All that is wanted is a word-for-word copy of the data from its first line to the line containing "generated](./media/image7.png)", both included.

# Supplied information:
--- START ---

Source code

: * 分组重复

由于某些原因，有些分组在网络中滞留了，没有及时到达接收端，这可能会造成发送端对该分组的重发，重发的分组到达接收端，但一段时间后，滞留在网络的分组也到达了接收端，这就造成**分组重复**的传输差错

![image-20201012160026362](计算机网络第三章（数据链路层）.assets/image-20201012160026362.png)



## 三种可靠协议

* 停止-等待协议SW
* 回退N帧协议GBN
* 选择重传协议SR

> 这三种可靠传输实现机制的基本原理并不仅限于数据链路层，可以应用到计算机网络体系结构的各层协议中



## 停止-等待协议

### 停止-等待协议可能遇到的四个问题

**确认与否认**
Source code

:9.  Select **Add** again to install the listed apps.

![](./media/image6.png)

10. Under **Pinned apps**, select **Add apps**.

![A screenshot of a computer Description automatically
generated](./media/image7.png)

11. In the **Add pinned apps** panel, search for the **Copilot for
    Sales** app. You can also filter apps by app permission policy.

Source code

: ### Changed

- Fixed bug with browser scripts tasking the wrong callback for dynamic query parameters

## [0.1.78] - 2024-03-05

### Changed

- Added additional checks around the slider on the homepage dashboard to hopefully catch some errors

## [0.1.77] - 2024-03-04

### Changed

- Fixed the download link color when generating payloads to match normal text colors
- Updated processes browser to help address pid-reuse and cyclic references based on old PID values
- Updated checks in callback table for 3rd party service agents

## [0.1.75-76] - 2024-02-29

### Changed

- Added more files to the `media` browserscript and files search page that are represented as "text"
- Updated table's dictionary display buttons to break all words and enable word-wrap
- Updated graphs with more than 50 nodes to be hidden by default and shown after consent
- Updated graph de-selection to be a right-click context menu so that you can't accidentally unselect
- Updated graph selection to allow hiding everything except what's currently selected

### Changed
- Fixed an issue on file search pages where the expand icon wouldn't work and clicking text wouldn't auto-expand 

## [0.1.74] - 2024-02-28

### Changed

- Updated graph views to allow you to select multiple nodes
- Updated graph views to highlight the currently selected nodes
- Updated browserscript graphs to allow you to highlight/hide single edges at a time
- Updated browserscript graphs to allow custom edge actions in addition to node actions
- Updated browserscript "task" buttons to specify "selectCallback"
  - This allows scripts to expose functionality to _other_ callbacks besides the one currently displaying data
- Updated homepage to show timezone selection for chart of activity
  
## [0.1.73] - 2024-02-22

--- END ---

# Task output:
Source code

: * 分组重复

由于某些原因，有些分组在网络中滞留了，没有及时到达接收端，这可能会造成发送端对该分组的重发，重发的分组到达接收端，但一段时间后，滞留在网络的分组也到达了接收端，这就造成**分组重复**的传输差错

![image-20201012160026362](计算机网络第三章（数据链路层）.assets/image-20201012160026362.png)



## 三种可靠协议

* 停止-等待协议SW
* 回退N帧协议GBN
* 选择重传协议SR

> 这三种可靠传输实现机制的基本原理并不仅限于数据链路层，可以应用到计算机网络体系结构的各层协议中



## 停止-等待协议

### 停止-等待协议可能遇到的四个问题

**确认与否认**
Source code

:9.  Select **Add** again to install the listed apps.

![](./media/image6.png)

10. Under **Pinned apps**, select **Add apps**.

![A screenshot of a computer Description automatically
generated](./media/image7.png)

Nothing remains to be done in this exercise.